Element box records
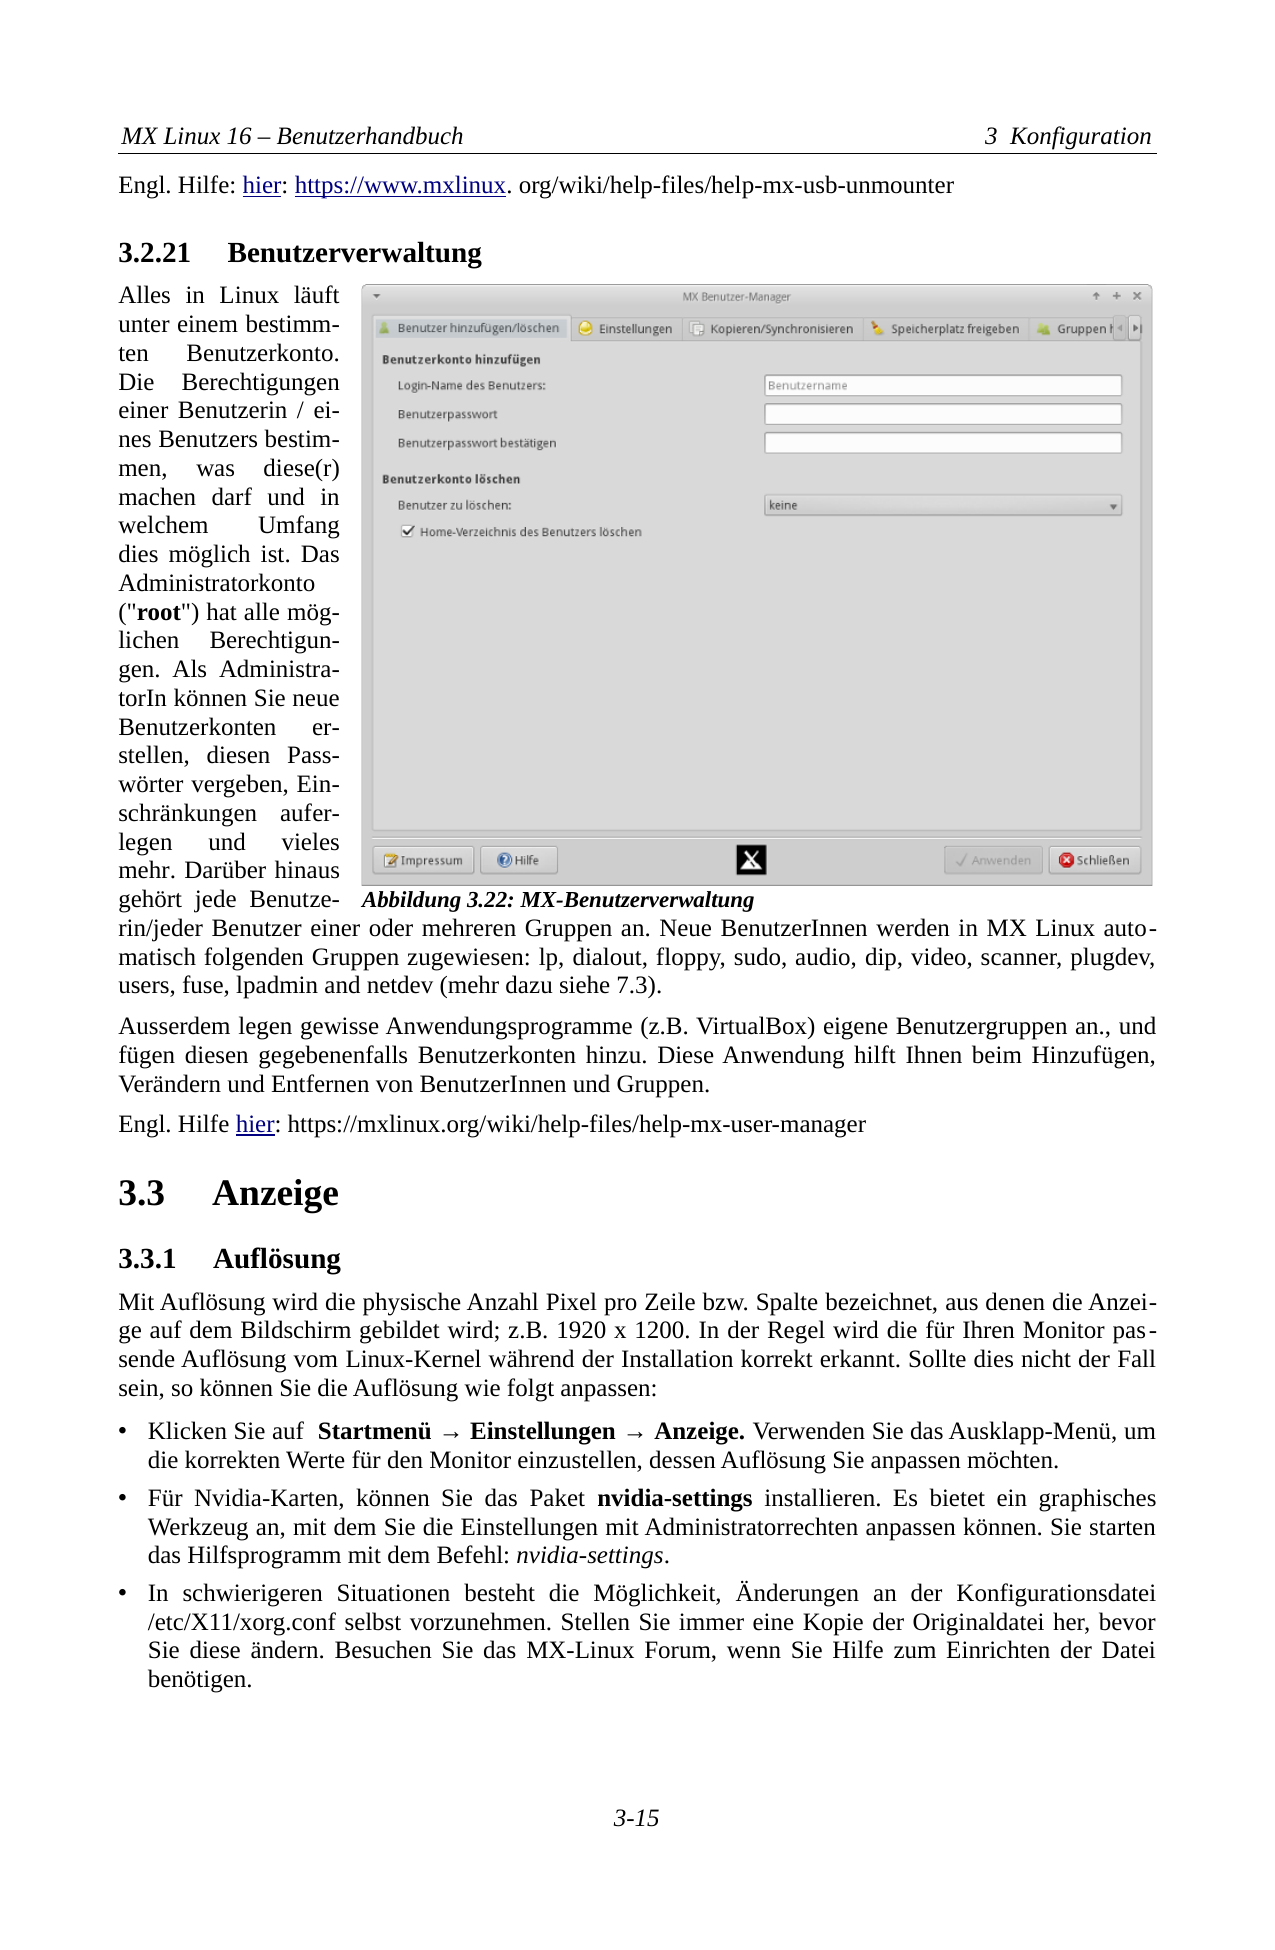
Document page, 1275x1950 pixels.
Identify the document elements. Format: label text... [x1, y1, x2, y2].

subtitle 3.2.21 Benutzerverwaltung [118, 235, 1157, 268]
text Ausserdem legen gewisse Anwendungsprogramme (z.B. VirtualBox) eigene Benutzergruppen an., und fü­gen diesen gegebenenfalls Benutzerkonten hinzu. Diese Anwendung hilft Ihnen beim Hinzufügen, Verändern und Entfernen von BenutzerInnen und Gruppen. [118, 1011, 1157, 1097]
list Für Nvidia-Karten, können Sie das Paket nvidia-settings installieren. Es bietet ein graphisches Werk­zeug an, mit dem Sie die Einstellungen mit Administratorrechten anpassen können. Sie starten das Hilfsprogramm mit dem Befehl: nvidia-settings. [118, 1483, 1157, 1569]
text Engl. Hilfe: hier: https://www.mxlinux. org/wiki/help-files/help-mx-usb-unmounter [118, 171, 1157, 199]
picture [361, 284, 1153, 886]
list In schwierigeren Situationen besteht die Möglichkeit, Änderungen an der Konfigurationsdatei /etc/X11/xorg.conf selbst vorzunehmen. Stellen Sie immer eine Kopie der Originaldatei her, bevor Sie diese ändern. Besuchen Sie das MX-Linux Forum, wenn Sie Hilfe zum Einrichten der Datei benötigen. [118, 1578, 1157, 1693]
text Engl. Hilfe hier: https://mxlinux.org/wiki/help-files/help-mx-user-manager [118, 1109, 1157, 1138]
text Abbildung 3.22: MX-Benutzerverwaltung [340, 297, 1163, 912]
subtitle 3.3 Anzeige [118, 1171, 1157, 1214]
list Klicken Sie auf Startmenü → Einstellungen → Anzeige. Verwenden Sie das Ausklapp-Menü, um die korrekten Werte für den Monitor einzustellen, dessen Auflösung Sie anpassen möchten. [118, 1416, 1157, 1474]
text Alles in Linux läuft unter einem bestimm­ten Benutzerkonto. Die Berechtigungen ei­ner Benutzerin / ei­nes Benutzers bestim­men, was diese(r) ma­chen darf und in wel­chem Umfang dies möglich ist. Das Administratorkonto ("root") hat alle mö­g­li­chen Berechtigun­gen. Als Administra­torIn können Sie neue Benutzerkonten er­stel­len, diesen Pass­wör­ter vergeben, Ein­schrän­kungen auf­er­le­gen und vieles mehr. Darüber hinaus gehört jede Benut­ze­rin/jeder Benutzer einer oder mehreren Gruppen an. Neue BenutzerInnen werden in MX Linux auto­matisch folgenden Gruppen zugewiesen: lp, dialout, floppy, sudo, audio, dip, video, scanner, plugdev, users, fuse, lpadmin and netdev (mehr dazu siehe 7.3). [118, 281, 1163, 999]
subtitle 3.3.1 Auflösung [118, 1241, 1157, 1274]
text Mit Auflösung wird die physische Anzahl Pixel pro Zeile bzw. Spalte bezeichnet, aus denen die Anzei­ge auf dem Bildschirm gebildet wird; z.B. 1920 x 1200. In der Regel wird die für Ihren Monitor pas­sen­de Auflösung vom Linux-Kernel während der Installation korrekt erkannt. Sollte dies nicht der Fall sein, so können Sie die Auflösung wie folgt anpassen: [118, 1287, 1157, 1402]
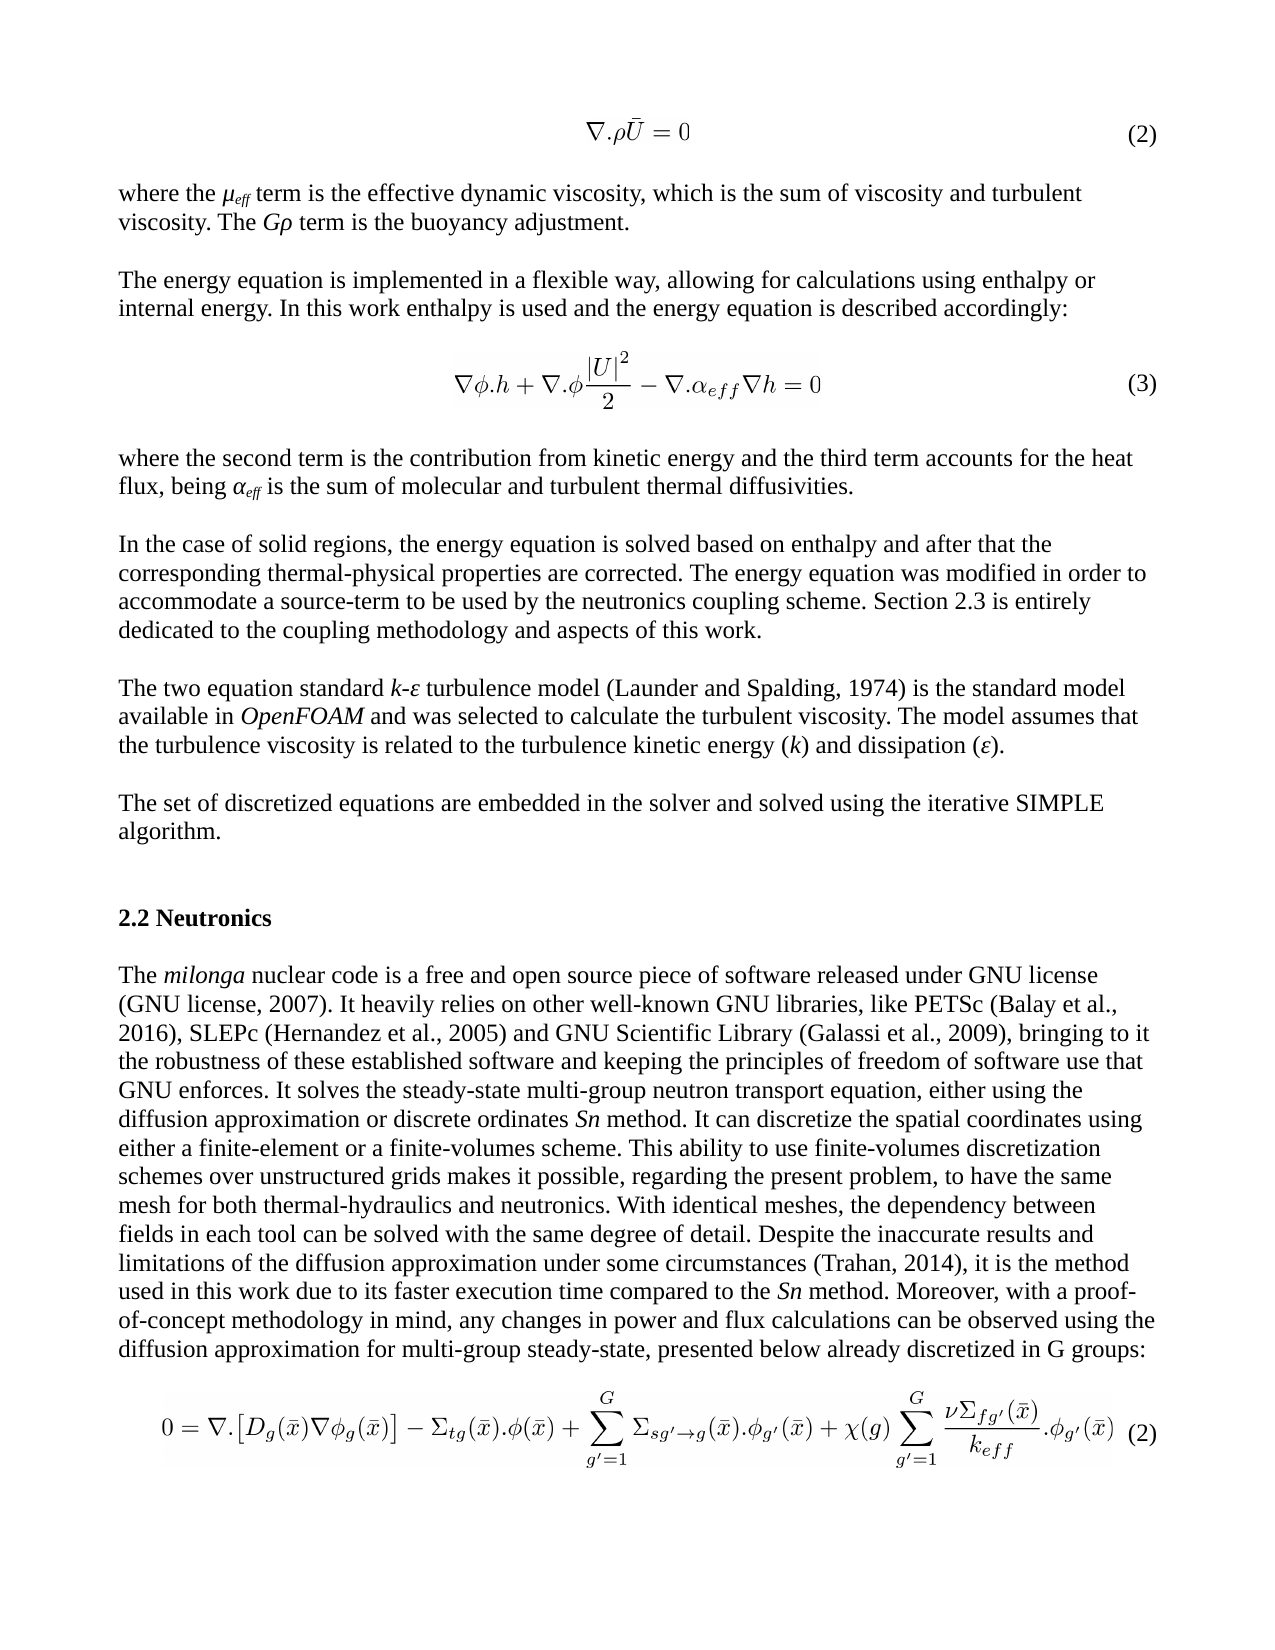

# Work to complete:
Output as a JSON list of strings, one per line with blank lines omitted, the lines starting with the line containing "subtitle 3.2.21 Benutzerverwaltung" and going on through the line containing "list Klicken Sie".

# Response to the exercise:
[
  "subtitle 3.2.21 Benutzerverwaltung [118, 235, 1157, 268]",
  "text Ausserdem legen gewisse Anwendungsprogramme (z.B. VirtualBox) eigene Benutzergruppen an., und fü­gen diesen gegebenenfalls Benutzerkonten hinzu. Diese Anwendung hilft Ihnen beim Hinzufügen, Verändern und Entfernen von BenutzerInnen und Gruppen. [118, 1011, 1157, 1097]",
  "list Für Nvidia-Karten, können Sie das Paket nvidia-settings installieren. Es bietet ein graphisches Werk­zeug an, mit dem Sie die Einstellungen mit Administratorrechten anpassen können. Sie starten das Hilfsprogramm mit dem Befehl: nvidia-settings. [118, 1483, 1157, 1569]",
  "text Engl. Hilfe: hier: https://www.mxlinux. org/wiki/help-files/help-mx-usb-unmounter [118, 171, 1157, 199]",
  "picture [361, 284, 1153, 886]",
  "list In schwierigeren Situationen besteht die Möglichkeit, Änderungen an der Konfigurationsdatei /etc/X11/xorg.conf selbst vorzunehmen. Stellen Sie immer eine Kopie der Originaldatei her, bevor Sie diese ändern. Besuchen Sie das MX-Linux Forum, wenn Sie Hilfe zum Einrichten der Datei benötigen. [118, 1578, 1157, 1693]",
  "text Engl. Hilfe hier: https://mxlinux.org/wiki/help-files/help-mx-user-manager [118, 1109, 1157, 1138]",
  "text Abbildung 3.22: MX-Benutzerverwaltung [340, 297, 1163, 912]",
  "subtitle 3.3 Anzeige [118, 1171, 1157, 1214]",
  "list Klicken Sie auf Startmenü → Einstellungen → Anzeige. Verwenden Sie das Ausklapp-Menü, um die korrekten Werte für den Monitor einzustellen, dessen Auflösung Sie anpassen möchten. [118, 1416, 1157, 1474]"
]